Blindness by Henry Green

Synopsis:
A young man on the verge of university is blinded in a freak accident.

Review:
Henry Green’s later books Loving, Living, and Party Going were referenced quite a bit in Francine Prose’s Reading Like a Writer, but I chose to start with Blindness because it was listed in the infamous 1001 Books to Read Before You Die. It’s a slim volume, and I breezed through it, though Green’s marvelous turns of phrase caused me to pause and relish.

Green opens the book with John’s diary, a record of his thoughts and feelings while in his final year at public school. He plans to go to Oxford, and is devouring great literature while pursuing his own writing. He’s alternately overjoyed by his ability to write, and overwhelmed by his perceived inability to meet the high standards he’s set for himself–a conflict any writer can relate to. He’s passionately alive, so when we receive word in the form of one classmate written to another that he’s lost his sight, it feels like a tremendous blow. How, now, will John read?

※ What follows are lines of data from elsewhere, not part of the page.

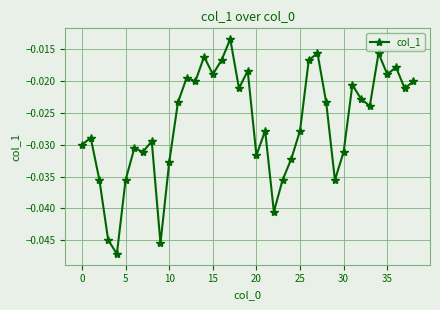

What is the sum of all values?

-1.0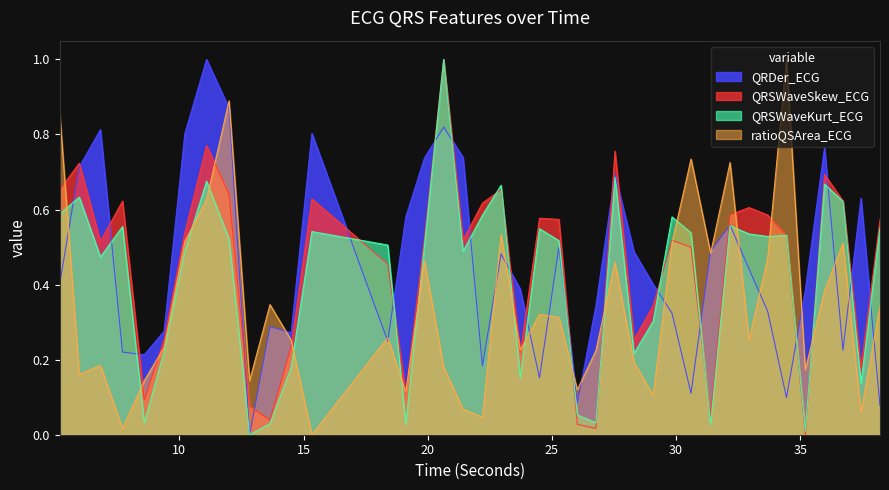

How many intersections are there between QRSWaveSkew_ECG and QRSWaveKurt_ECG?

10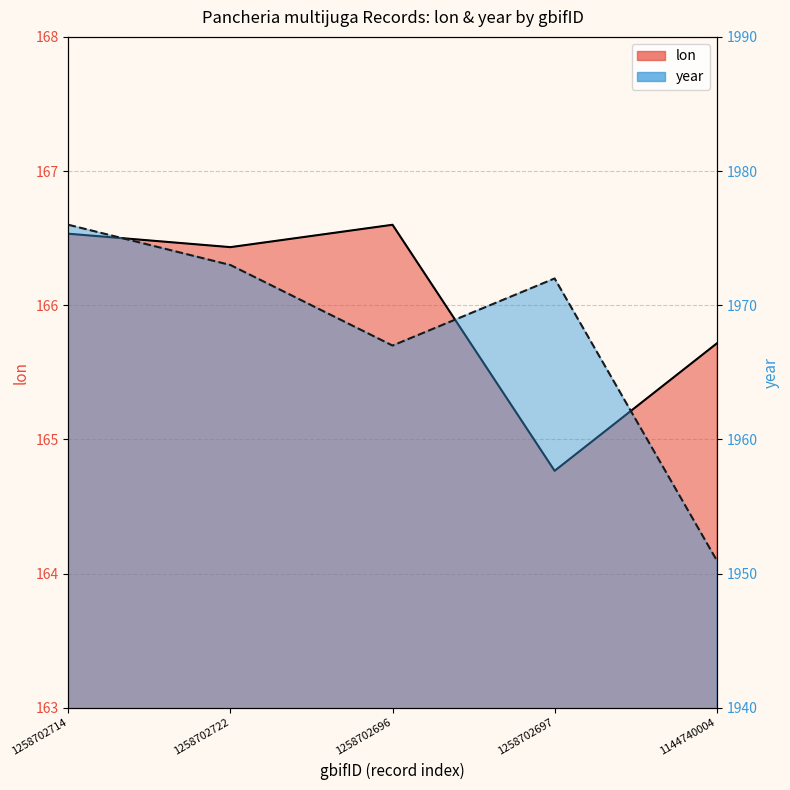

What is the label of the 1st point from the left?

1258702714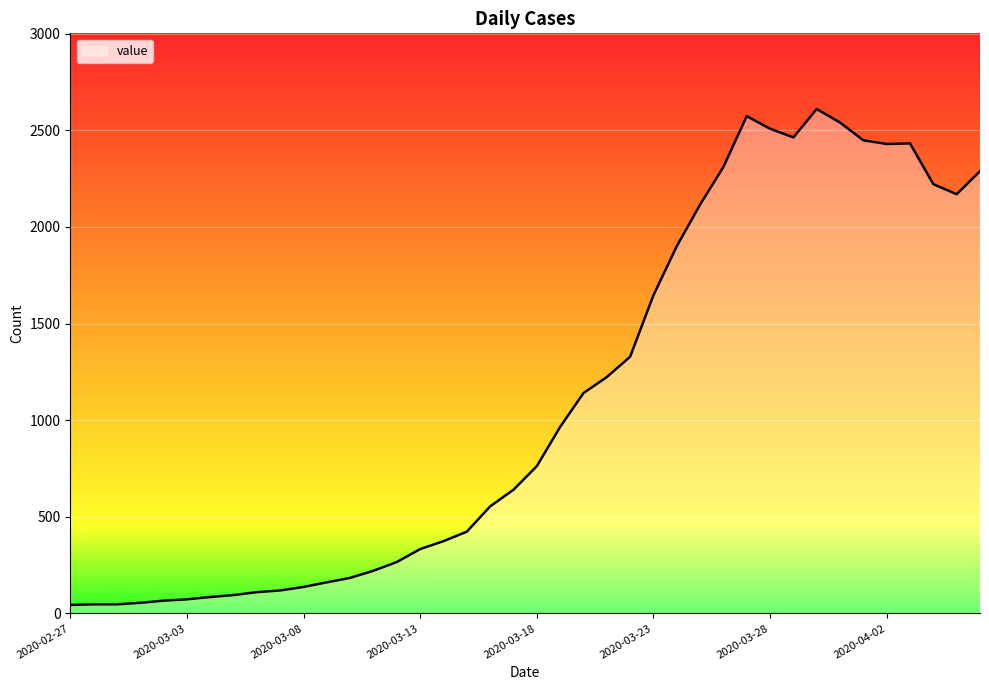

What is the difference between the maximum and minimum values?

2566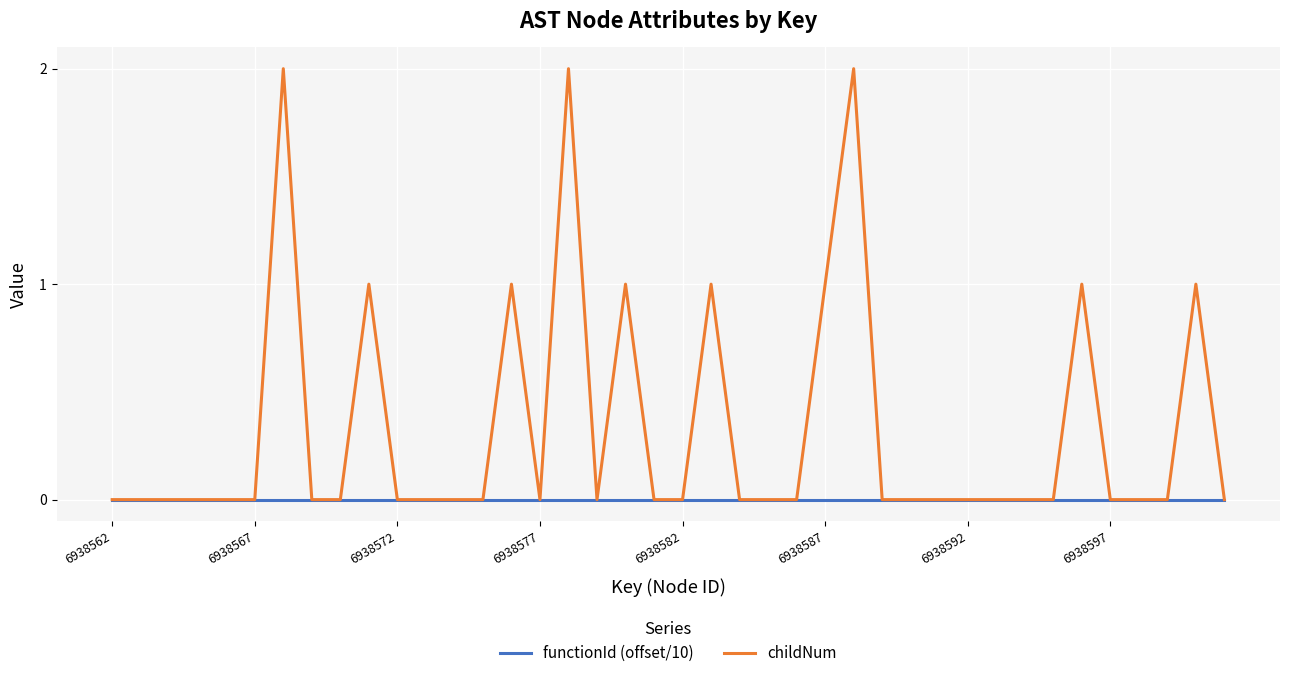

Which series has the largest range (max minus min)?

childNum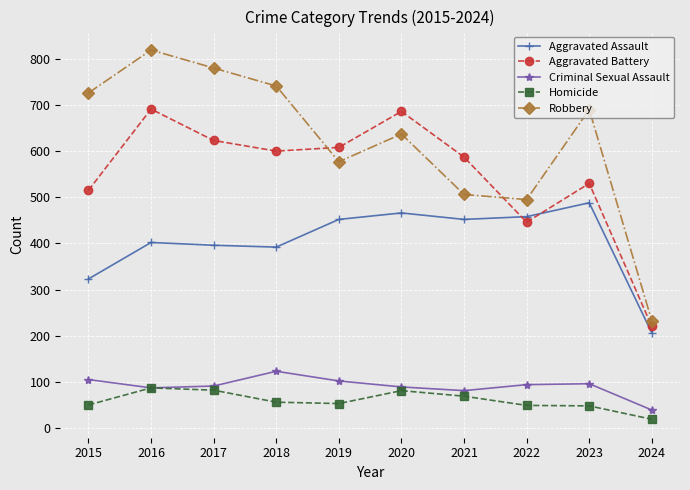

Which label corresponds to the smallest value in the chart?

2024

The book then switches to the third person, internally focalized through various characters. We’re with John as he learns that he’s lost his eyes, and Green makes his depression and despair palpable. Green also gives us POV sections from John’s stepmother, and from Jean, the scarred, poor girl whom John fancies he might romance. While each of these characters was fascinating in her own right, I felt that the shifts disconnected me from the story. I was far more interested in what John thought about Mamma and Jean than in what they thought about him, and those sections felt more like short stories than integrated parts of the novel.